Entre,
Entre e tire minha razão.
Deixe a dor tomar o lugar
Da minha antiga paixão.
Deixe ela se alimentar...
Tire de mim a vontade,
Tire de mim qualquer necessidade.
Só me deixe lá no chão.
Me ponha num caixão,
Me enterre o mais longe.
Entre e me faça parar de sonhar.
Apague o brilho do meu olhar,
Me faça esquecer do mundo,
Me deixe afundar bem fundo
Nesse mar de nada.
Me deixe cair e bater no chão.
Me deixe quebrar ossos,
Me deixe cortar carnes,
Me deixe deixar de ser eu.
Eu não quero mais ser eu.
Eu não quero mais tentar ser
Qualquer coisa que exista pra ser.
Então entre e me consuma.
Entre e me mate, me desfigura.
Eu não quero mais ser.
Autora: Julia Niemeyer
4 comentários:
A construção do poema foi magnífica.
A cada estrofe a condição do indivíduo vai se deteriorando progressivamente e em larga escala, até o ponto em que o mesmo deixa de ser, se é que isto é realmente possível em termos práticos. Pelo menos se levarmos em conta que ser é sentir.
Eu acho esse verbo extraordinário. Sentir traduz, em sua essência, o nosso papel nesse mundo. Ou seriam os nossos pressupostos de existência? Bom, de um modo ou de outro, tudo na vida parece desaguar no mais puro ''sentir'', que aqui é tão especial, que adquire um puta sentido existencial sendo um verbo intransitivo, mas que também comportaria inimagináveis complementos se transitivo.
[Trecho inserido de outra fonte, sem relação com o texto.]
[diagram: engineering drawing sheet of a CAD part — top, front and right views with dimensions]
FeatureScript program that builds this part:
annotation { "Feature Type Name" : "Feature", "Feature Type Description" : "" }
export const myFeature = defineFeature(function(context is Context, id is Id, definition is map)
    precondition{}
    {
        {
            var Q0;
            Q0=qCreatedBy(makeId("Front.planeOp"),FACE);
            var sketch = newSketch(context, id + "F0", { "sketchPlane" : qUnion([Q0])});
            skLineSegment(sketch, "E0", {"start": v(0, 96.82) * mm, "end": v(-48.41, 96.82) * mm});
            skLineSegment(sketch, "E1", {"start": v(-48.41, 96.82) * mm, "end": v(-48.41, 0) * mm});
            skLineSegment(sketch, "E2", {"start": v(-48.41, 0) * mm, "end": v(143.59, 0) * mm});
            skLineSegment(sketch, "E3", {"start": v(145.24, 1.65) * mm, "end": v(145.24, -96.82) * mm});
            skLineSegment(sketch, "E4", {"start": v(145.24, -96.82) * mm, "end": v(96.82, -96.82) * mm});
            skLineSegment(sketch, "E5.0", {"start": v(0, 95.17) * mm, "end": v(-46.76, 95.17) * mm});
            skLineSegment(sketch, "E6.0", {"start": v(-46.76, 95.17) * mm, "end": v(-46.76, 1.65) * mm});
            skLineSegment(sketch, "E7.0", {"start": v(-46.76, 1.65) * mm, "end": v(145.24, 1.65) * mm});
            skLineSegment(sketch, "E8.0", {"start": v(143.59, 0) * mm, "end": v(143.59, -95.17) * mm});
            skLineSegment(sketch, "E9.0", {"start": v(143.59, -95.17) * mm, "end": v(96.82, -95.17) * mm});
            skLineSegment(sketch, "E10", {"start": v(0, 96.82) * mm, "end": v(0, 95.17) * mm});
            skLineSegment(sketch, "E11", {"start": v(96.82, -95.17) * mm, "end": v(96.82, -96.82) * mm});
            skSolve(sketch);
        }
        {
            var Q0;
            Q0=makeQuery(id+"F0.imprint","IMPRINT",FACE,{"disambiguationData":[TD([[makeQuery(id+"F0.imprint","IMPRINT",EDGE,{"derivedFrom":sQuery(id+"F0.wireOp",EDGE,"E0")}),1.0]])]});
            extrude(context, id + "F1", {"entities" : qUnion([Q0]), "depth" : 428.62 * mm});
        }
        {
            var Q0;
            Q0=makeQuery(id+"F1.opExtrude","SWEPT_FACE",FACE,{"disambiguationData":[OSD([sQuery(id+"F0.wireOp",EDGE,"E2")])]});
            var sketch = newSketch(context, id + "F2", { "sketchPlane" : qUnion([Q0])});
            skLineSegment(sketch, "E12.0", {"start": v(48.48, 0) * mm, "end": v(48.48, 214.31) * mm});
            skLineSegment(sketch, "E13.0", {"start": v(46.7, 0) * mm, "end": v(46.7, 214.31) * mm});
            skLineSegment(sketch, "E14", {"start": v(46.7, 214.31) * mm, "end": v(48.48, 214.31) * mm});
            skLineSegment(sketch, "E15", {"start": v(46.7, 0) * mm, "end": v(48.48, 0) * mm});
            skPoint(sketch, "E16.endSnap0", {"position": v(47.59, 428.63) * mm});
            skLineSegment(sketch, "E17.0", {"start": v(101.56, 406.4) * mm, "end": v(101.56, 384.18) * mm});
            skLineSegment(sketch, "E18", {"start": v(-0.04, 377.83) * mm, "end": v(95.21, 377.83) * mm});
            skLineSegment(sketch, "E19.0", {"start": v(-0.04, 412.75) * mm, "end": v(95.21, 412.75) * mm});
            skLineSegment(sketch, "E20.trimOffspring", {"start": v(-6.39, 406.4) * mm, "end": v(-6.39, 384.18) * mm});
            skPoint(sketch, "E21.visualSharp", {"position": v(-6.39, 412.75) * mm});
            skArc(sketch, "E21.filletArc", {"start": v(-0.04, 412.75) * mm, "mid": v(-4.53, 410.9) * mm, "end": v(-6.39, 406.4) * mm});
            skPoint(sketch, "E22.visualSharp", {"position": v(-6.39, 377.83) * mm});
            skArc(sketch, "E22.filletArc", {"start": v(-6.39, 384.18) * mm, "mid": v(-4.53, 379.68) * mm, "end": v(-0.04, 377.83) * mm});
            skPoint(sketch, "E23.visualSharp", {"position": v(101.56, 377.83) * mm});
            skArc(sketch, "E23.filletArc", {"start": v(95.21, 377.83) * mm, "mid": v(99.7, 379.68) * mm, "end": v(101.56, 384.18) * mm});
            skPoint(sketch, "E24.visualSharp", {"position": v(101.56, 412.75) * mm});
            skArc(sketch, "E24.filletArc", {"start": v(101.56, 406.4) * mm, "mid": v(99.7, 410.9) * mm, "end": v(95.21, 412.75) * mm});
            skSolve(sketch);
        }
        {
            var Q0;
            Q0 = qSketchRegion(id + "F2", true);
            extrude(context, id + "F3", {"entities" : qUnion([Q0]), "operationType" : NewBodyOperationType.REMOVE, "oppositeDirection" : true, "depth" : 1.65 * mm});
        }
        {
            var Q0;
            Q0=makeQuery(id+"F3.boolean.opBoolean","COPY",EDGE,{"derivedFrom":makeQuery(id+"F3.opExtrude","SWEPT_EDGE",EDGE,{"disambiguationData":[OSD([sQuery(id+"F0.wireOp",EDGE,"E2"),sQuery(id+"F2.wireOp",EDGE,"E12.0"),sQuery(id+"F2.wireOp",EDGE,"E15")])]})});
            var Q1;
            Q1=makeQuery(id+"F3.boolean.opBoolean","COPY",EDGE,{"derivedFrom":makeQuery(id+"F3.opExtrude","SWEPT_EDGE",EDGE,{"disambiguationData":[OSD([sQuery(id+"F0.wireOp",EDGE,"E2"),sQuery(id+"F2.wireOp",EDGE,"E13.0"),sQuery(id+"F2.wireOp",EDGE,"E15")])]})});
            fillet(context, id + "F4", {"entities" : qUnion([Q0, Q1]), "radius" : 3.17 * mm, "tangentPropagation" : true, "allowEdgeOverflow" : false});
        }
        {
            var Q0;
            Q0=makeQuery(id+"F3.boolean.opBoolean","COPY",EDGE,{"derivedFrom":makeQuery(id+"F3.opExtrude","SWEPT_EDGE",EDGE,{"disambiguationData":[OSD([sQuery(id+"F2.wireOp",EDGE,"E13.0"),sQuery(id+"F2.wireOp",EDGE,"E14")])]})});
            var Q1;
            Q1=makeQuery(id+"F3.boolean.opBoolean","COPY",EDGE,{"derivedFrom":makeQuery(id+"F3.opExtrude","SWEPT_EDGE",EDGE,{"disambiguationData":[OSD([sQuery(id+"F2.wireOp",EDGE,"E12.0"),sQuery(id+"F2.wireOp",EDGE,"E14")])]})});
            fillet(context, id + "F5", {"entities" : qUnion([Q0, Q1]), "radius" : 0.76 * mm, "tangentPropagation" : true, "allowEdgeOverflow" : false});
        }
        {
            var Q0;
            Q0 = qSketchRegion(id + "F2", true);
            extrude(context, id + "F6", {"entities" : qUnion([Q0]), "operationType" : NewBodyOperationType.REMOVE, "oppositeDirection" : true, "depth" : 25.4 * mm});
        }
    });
Ser e sentir. Taí uma reflexão interessante. =)
Obrigado por me inspirar mais uma vez.
Ps: Não comentei no seu último poema devido à minha absoluta ignorância na língua estrangeira em questão...
Nossa, não pensei que meus poemas pudessem ter interpretações decentes hahaha. Eu escrevo tão...sem preocupação, que eu penso que são só palavras e frases, nada mais.
ps: Você devia tentar entendê-lo. Não é difícil, é muito parecido com português e eu não sei muito de francês, então não é nada complexo.
De fato, quando se está na posição do escritor em si, fica difícil fazer uma construção frasal coerente pensando apenas no lado reflexivo das palavras... eu tento, mas não é fácil...
O mais curioso disso tudo é que, mesmo depois de concluído o corpo do poema, é possível dissecar e extrair muita coisa de bom dele.
Sim, vou fazer um esforço para compreender o poeminha em francês. =)
Você manda bem!
Sei lá, é impressão minha ou eu vejo uma certa tristeza nas coisas que escreve?!